Он нежно взял за обе руки Анну Тихоновну, усаживая ее, и сел напротив, касаясь ее колен своими. Глаза его источали добрый, стариковский жидкий голубой свет. Не отпуская ее рук, тихо оглаживая их, он опять назвал Анну Тихоновну ласковым именем: голубушка!
Вдруг собрав силы, она высказала ему одним духом все, что пришлось перенести ей с Цветухиным: как их подобрала на дороге молодежь брестской труппы, как после бомбежек под Жабинкой выбирались они с поля смерти, не зная, кто из труппы уцелел, не понимая, каким чудом уцелели они сами. Когда она помянула первый раз имя Цветухина, Прохор Гурьевич взялся за сердце:
— Ранишь меня, ранишь!
Голова его затряслась чаще, он, видно, старался пересилить слезы.
— Что ж ты все врал, Миша? — сказал он огорченно своим душевным голосом с трещинкой, оглядываясь на беднягу, который потерял речь и сидел с закрытым лицом.
— Ранишь, ах, ранишь, — стонуще причитал Скудин, вновь, обращая кротко слезящиеся глаза к Анне Тихоновне. — Рассказывай, душенька, как оно в сам деле было, рассказывай, Ах-ах!

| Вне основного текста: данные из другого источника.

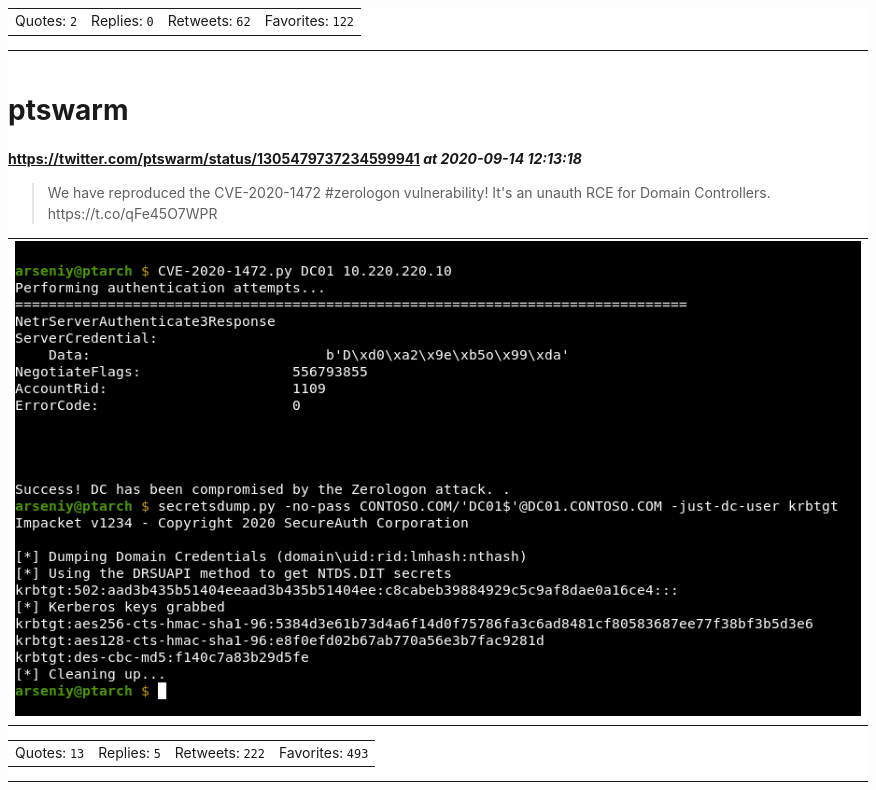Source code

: <table><tr>
<td>Quotes: <code>2</code></td>
<td>Replies: <code>0</code></td>
<td>Retweets: <code>62</code></td>
<td>Favorites: <code>122</code></td>
</tr></table>

---

# ptswarm
**https://twitter.com/ptswarm/status/1305479737234599941 _at 2020-09-14 12:13:18_**
<blockquote>
We have reproduced the CVE-2020-1472 #zerologon vulnerability! It's an unauth RCE for Domain Controllers. https://t.co/qFe45O7WPR
</blockquote>


<table><tr>
<td><img src="pictures/http+++pbs.twimg.com+media+Eh3-YI1WkAMkcE0.png" alt="http://pbs.twimg.com/media/Eh3-YI1WkAMkcE0.png"></td>
</table></tr>
<table><tr>
<td>Quotes: <code>13</code></td>
<td>Replies: <code>5</code></td>
<td>Retweets: <code>222</code></td>
<td>Favorites: <code>493</code></td>
</tr></table>

---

«Ужель притворство? Какой артист!» — с удивлением думала она, слушая его вздохи, страдая за себя вместе с ним и отгоняя непрошено-обидную мысль: нет, самой природой, казалось, ему было отказано в лукавстве. Он плакал горько.
…Прохор Гурьевич Скудин был одной из наиболее видных примет одушевленной театральной жизни Москвы. Уроженец старой столицы, он в молодости, как делали нередко москвичи, ушел искать свою звезду в провинцию. Ему не очень долго пришлось испытывать гороскоп — счастливая планета, поводив его по губернским сценам, вернула домой почти готовым любимцем публики. Натура его изобиловала качествами, которые в особо красочном подборе встречаются в московских талантах с их непринужденной простотой повадок, с громами смеха и задушевностью бесед, с умом суждений, радушной шуткою и хитрой подковыкой, с бесшабашным размахом в пировании — до дыма коромыслом — и с тонким соображением насчет копеечки. Он был жарок в работе и терпим к мелким прорухам, умел простить, но, раз невзлюбив или разгневавшись, помнил нелюбовь и туго сменял гнев на милость. Зато в симпатиях бывал прямо неистов, требуя себе не менее двойной меры ответного чувства. Все вперемешку уживалось в нем совершенно так, как в русском его лице уживались кое-как смётанные и словно бы на разный масштаб закроенные черты, связь которых, однако, была на редкость привлекательна. Связью этой и служила его чувствительность, столь живая, что Скудин слыл у всех, кто бы его ни встретил, человеком отзывчивой, нежно-женственной души.